Ein junger Mann lehnt mir gegenüber an dem Taubenschlag. Ich habe ihn gar nicht kommen hören. Er grüßt auch nicht, sondern schaut mich nur interessiert an.
»Sie, mein Herr, sind hier nicht im Zoo. Der ist um die Ecke, ein Kopfsprung weit entfernt.« Jetzt sollte ich vielleicht grinsen. Damit er nicht wirklich springt. Er starrt mich an. Die engstehenden, buschigen Augenbrauen verleihen seinem Gesicht einen ernsthaften Ausdruck.
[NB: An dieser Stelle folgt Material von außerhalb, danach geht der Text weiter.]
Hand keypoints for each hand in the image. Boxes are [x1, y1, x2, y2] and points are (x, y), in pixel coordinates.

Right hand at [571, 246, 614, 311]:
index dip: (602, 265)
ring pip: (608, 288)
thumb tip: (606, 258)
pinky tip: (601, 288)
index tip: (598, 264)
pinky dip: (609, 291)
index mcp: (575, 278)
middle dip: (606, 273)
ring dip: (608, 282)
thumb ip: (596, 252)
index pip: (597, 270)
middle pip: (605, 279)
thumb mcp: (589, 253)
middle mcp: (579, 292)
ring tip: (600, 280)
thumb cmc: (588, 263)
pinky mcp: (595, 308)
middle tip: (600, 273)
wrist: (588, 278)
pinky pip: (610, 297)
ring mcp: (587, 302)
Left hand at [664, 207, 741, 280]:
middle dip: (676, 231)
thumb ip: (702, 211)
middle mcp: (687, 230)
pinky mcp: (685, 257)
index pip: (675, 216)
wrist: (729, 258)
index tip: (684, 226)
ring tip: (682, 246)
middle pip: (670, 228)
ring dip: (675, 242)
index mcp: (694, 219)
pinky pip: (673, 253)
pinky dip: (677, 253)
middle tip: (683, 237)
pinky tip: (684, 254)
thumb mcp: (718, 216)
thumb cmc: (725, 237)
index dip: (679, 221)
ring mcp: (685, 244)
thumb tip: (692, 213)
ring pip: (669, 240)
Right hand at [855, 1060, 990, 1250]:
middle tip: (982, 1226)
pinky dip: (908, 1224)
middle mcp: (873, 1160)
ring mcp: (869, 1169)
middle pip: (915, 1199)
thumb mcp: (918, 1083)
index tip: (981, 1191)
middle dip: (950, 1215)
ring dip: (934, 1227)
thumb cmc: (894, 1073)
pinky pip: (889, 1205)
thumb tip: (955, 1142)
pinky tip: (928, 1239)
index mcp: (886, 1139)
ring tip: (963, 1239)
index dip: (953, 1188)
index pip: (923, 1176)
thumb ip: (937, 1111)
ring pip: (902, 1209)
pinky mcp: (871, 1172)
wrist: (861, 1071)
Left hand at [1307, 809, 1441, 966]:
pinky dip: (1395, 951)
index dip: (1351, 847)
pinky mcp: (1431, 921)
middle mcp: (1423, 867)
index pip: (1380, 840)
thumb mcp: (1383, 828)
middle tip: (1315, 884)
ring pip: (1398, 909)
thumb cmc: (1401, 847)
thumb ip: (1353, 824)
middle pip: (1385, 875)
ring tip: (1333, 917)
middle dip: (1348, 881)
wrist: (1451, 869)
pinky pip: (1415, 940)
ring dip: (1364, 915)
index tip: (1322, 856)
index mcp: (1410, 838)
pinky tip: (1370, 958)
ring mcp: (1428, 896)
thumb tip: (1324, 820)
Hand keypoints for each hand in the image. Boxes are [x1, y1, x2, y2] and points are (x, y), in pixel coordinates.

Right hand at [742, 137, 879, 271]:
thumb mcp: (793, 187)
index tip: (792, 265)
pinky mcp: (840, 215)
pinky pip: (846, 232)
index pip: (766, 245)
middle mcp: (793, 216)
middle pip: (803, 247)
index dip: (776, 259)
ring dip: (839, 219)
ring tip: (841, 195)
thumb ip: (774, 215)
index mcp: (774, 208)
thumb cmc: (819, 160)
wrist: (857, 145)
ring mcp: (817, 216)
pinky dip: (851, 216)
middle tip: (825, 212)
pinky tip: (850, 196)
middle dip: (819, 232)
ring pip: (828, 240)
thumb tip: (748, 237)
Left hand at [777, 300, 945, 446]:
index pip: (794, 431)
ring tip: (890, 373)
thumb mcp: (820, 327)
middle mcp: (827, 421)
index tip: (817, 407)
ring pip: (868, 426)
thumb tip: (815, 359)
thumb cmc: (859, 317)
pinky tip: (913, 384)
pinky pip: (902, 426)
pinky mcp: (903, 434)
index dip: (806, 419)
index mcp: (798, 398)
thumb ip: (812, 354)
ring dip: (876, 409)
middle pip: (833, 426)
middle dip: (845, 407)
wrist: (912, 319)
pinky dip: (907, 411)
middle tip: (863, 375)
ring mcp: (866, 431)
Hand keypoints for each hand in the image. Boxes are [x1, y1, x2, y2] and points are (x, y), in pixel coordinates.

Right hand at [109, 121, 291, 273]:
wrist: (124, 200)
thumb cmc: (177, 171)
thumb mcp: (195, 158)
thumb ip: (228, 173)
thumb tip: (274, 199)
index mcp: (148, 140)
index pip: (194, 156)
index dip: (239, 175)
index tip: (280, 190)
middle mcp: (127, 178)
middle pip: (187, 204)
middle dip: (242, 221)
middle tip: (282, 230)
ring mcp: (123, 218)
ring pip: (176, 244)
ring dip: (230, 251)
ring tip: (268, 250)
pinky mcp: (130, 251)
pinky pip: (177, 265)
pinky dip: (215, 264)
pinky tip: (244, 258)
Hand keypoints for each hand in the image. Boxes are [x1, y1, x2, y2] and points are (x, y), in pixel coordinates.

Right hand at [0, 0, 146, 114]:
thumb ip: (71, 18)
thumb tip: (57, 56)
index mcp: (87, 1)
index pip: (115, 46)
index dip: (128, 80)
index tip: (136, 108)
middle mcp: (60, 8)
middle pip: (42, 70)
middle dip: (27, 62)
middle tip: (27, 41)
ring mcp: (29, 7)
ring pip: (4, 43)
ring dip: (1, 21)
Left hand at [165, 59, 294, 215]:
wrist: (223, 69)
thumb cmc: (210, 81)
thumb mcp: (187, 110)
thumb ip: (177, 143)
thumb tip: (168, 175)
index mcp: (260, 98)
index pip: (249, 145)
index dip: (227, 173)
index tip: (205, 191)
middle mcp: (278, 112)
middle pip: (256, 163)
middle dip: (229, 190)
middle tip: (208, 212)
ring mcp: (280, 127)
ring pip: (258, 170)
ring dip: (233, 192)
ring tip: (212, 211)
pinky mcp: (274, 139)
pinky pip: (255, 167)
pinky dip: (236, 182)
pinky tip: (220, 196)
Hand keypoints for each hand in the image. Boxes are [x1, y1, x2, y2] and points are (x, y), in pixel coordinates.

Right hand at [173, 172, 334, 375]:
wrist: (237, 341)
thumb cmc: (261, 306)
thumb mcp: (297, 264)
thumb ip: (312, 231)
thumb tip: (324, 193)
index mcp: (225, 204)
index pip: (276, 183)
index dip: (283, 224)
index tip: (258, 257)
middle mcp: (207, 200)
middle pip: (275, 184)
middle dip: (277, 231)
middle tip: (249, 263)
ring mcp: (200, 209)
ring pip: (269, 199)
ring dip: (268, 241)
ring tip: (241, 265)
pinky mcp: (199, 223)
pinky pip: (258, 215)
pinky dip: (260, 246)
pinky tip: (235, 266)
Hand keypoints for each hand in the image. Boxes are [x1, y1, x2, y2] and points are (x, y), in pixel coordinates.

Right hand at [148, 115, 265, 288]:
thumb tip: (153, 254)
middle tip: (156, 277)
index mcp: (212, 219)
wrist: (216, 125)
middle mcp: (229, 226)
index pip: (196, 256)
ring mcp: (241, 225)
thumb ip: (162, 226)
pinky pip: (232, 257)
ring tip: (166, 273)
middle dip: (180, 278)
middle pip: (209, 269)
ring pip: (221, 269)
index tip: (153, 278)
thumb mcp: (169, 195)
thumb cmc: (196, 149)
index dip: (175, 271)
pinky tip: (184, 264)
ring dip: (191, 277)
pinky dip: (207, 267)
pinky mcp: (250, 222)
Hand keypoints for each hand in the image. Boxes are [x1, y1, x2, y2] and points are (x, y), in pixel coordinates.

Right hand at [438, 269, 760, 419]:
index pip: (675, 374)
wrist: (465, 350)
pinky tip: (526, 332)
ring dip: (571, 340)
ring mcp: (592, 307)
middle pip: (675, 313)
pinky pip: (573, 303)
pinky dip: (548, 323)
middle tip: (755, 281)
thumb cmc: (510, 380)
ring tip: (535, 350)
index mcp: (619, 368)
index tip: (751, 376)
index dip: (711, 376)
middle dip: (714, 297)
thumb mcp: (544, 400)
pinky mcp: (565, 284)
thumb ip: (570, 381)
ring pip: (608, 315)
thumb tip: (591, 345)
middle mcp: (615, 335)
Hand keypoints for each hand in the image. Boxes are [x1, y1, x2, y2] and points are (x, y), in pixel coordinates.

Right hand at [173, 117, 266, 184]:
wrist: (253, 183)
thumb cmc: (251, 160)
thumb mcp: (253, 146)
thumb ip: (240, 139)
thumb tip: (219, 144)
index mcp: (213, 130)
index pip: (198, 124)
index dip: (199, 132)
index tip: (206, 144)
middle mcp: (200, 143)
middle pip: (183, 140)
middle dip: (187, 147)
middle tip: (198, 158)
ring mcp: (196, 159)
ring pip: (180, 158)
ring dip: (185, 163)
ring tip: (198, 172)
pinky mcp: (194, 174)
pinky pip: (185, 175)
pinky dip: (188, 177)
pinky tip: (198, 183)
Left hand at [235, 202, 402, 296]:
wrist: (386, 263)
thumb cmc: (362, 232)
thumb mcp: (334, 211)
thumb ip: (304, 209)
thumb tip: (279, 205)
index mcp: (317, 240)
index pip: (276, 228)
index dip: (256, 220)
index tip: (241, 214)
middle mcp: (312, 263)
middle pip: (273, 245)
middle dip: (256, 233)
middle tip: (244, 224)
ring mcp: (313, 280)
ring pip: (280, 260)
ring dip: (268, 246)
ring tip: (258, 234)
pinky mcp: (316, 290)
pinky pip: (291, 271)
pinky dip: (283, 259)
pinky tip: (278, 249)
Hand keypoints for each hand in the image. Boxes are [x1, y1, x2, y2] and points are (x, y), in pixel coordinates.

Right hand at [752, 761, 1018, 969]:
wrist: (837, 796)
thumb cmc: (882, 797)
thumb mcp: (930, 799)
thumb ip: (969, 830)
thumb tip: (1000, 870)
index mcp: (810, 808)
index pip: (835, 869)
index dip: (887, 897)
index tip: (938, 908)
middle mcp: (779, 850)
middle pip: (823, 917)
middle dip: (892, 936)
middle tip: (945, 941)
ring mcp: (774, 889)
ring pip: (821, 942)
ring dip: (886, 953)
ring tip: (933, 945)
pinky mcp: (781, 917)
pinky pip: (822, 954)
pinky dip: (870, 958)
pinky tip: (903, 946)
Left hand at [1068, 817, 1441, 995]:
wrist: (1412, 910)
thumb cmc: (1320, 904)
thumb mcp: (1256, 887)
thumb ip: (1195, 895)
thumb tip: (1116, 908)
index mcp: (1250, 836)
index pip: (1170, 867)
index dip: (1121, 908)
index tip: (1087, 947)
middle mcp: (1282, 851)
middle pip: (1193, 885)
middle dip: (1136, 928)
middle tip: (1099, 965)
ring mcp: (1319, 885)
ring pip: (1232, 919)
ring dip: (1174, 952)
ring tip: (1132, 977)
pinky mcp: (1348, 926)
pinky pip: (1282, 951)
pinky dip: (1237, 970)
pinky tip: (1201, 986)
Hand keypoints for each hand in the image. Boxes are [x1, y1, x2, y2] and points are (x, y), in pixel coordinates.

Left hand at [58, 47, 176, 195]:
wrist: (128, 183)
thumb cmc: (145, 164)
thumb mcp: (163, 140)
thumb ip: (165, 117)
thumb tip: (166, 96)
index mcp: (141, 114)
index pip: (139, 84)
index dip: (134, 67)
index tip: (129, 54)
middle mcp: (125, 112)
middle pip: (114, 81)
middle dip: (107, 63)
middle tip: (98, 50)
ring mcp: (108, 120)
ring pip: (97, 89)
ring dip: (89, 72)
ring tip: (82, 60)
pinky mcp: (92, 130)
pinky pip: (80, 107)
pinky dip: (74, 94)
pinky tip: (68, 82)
Wie ein Staudamm stemmen sie sich gegen die Falten darüber.
»Ich bin ganz allein.«, gebe ich zu.
– »Im Leben ist man nie ganz allein.« Er klingt wie ein Echo. Ob er weiß, wovon er da spricht?
Wir sitzen eine Zeitlang beisammen. Stille rankt zwischen uns, mit Dornen, die bei jedem Wort stechen. Eine Brieftaube kehrt heim, setzt sich auf das flache Holzdach über uns. Sie war heute fleißig und nun muss sie ohne etwas zu Essen ins Bett. Ja, eine Brieftaube möchte ich auch gerne sein. Einfach davonfliegen, unbekümmert und frei, immer nach Hause zurückfinden. Das sage ich ihm aber nicht. Es ist ein Geheimnis.
»Und was ist Liebe?«
Er lässt die Augenbrauen auseinander fahren. Die Strahlen der untergehenden Sonne legen einen milden Schleier über sein Gesicht.
»Liebe«, sagt er. »Das ist wie fliegen. Nur schöner.«
Und dann verschwindet er. Mit der Sonne. Wartet hinterm Horizont. Bis der Morgen dämmert.